## What to do
**A)** Decide whether each statement agrees with the sermon on Lent below. For each one, answer yes or no and quote the exact words of the sermon that settle it. (i) Lent begins this coming Wednesday. (ii) In churches like the preacher's, the color changes to green for Lent. (iii) In the ancient church, new adult converts were baptized at Christmas.
**B)** Carry on the sermon on Lent from its last sentence.

**** Passage

Sunday, February 3, 2008

Sermon for Epiphany 4: Micah 6:1-8

What does the Lord require of us?

This coming Wednesday we will begin the season of Lent. Christian people around the world will observe this season in various ways. Some people will ‘give something up for Lent’ – perhaps chocolate, or alcohol, or sugar in their coffee. Some will make a special effort to go to church more, or to spend more time in Bible reading and prayer. Some churches will add extra midweek services or Lenten study groups. Many traditional churches like ours will change their Sunday rituals a little – the mood will be a little more sombre and penitential, the colour will change to purple and so on. Some churches will have a solemn ‘burying of the alleluias’ – that is to say, the word ‘alleluia’ will be banished from the church during Lent. Some churches will do away with altar flowers.

To have a regular annual time of self-examination and intentional repentance is certainly a good thing. Of course, we’re supposed to repent of our sins and turn toward the new life of Christ all year round, not just in Lent! But most of us can’t sustain a real intention about it all year round, so it’s a good discipline for us to have this more intense time in the run up toward Easter. In the ancient church, Easter was the time new adult converts were baptised, and the weeks before Easter were a special season of self-examination and preparation for them. Gradually the custom arose for the whole church to join with the candidates for baptism in this time of self-examination.

********
**** Supplied information

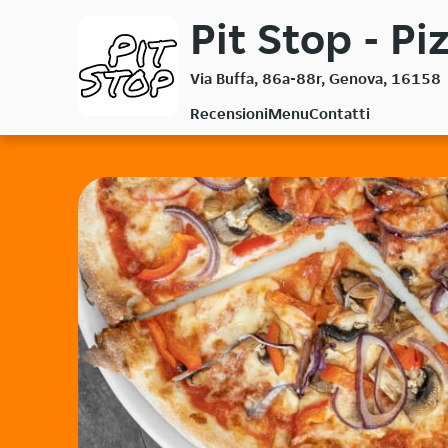
Passa
Pit Stop - Pi
al
contenuto
Via Buffa, 86a-88r, Genova, 16158
principale
Recensioni
Menu
Contatti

********

## Responses by item number
**A)**
(i) Yes: "This coming Wednesday we will begin the season of Lent."
(ii) No: "the colour will change to purple"
(iii) No: "In the ancient church, Easter was the time new adult converts were baptised"

**B)**
But what should the issues be? After all, even those who are going to give up sugar in their tea know instinctively that Lenten self-examination involves more than that! What sort of life does God ask of us? Our Old Testament reading for today, Micah 6:1-8, asks that question. The answer, in verse 8, is one of the most profound and simple statements about the godly life in the entire Old Testament. It’s probably the Old Testament equivalent of Jesus’ summary of the Law: that we should love the Lord our God with all our heart and love our neighbour as ourselves. Micah says, ‘He has told you, O mortal, what is good; and what does the LORD require of you but to do justice, and to love kindness, and to walk humbly with your God?’

But this is not where the passage starts. Some people think it should start there. Some people think the Christian message is all about the things we should do for God. When I ask them what they think the essential Christian message is, they respond ‘Love thy neighbour’ or something like that. Well of course, I have nothing to say against loving your neighbour, but loving your neighbour is good advice, not good news. And the message of the whole Bible, both Old Testament and New Testament, starts with good news, and then the good advice follows along afterwards when people ask ‘What should we do in response to the good news of God’s love for us?’

So the passage starts with a metaphor. When I was a lad growing up in England, if someone wanted to complain about something you had done, they would say, “I’ve got a bone to pick with you!” So now God has “a bone to pick” with his people Israel. Micah uses the metaphor of a law court, which is a regular illustration in the writings of the prophets. God calls on the mountains to hear his case – after all, they’ve been there since the day when he brought his people into the Promised Land, the land of Canaan, so they are well qualified to judge the truth of his complaint.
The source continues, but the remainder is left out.